FRANKFURT (Reuters) - German solar panel installations fell by 42.4 percent last year to 1.9 gigawatts (GW), data from energy regulator, the Bundesnetzagentur, showed.
The government had allowed up to 2.6 GW of new units to receive feed-in tariffs each year, showing that efforts to rein in the expansion of solar have been successful.
A green energy law last summer set the caps on new builds as well as requiring operators to align their output volumes more directly with the market rather than relying on subsidies.
Germany’s total solar capacity now stands at 38.2 GW, the figures showed.
In theory, that goes a long way towards solar alone meeting national power demand during periods of sunny weather, but a typical winter’s day requires 70 GW of capacity.

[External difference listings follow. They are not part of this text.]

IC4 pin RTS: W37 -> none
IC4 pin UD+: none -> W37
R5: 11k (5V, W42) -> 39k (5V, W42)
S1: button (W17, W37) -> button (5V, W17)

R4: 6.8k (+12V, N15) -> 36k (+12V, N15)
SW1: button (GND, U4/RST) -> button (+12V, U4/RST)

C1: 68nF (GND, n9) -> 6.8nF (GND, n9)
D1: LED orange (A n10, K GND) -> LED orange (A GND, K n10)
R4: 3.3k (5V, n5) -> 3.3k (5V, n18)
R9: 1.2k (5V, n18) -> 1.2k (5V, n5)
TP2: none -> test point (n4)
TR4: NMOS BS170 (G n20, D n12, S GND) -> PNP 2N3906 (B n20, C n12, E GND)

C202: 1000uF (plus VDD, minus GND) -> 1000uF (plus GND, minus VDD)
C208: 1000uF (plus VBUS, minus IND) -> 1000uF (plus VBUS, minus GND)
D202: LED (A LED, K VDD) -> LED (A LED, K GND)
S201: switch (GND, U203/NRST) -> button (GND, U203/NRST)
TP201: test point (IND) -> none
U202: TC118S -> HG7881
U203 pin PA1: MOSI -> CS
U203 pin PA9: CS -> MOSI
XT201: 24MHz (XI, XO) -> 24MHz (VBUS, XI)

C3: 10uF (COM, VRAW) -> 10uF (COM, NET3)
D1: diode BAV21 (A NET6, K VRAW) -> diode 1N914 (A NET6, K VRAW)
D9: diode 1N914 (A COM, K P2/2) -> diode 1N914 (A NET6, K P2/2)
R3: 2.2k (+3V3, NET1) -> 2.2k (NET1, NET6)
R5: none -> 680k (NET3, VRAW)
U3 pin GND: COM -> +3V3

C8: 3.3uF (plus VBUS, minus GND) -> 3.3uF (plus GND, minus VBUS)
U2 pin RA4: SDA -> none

In a related development, the expansion of solar energy has become a problem for traditional utilities, whose gas and coal plants run for fewer hours as energy from solar and wind sources takes priority when being fed into the power grid.
New solar additions in 2013, totaling 3.3 GW, were down 55 percent from 2012, a record year with 7.6 GW of new capacity.
Power production data for 2014 recently showed solar output rose 13.5 percent year-on-year to 35.2 billion kilowatt hours. The data, from energy industry group BDEW also showed that this accounted for 5.6 percent of all power produced.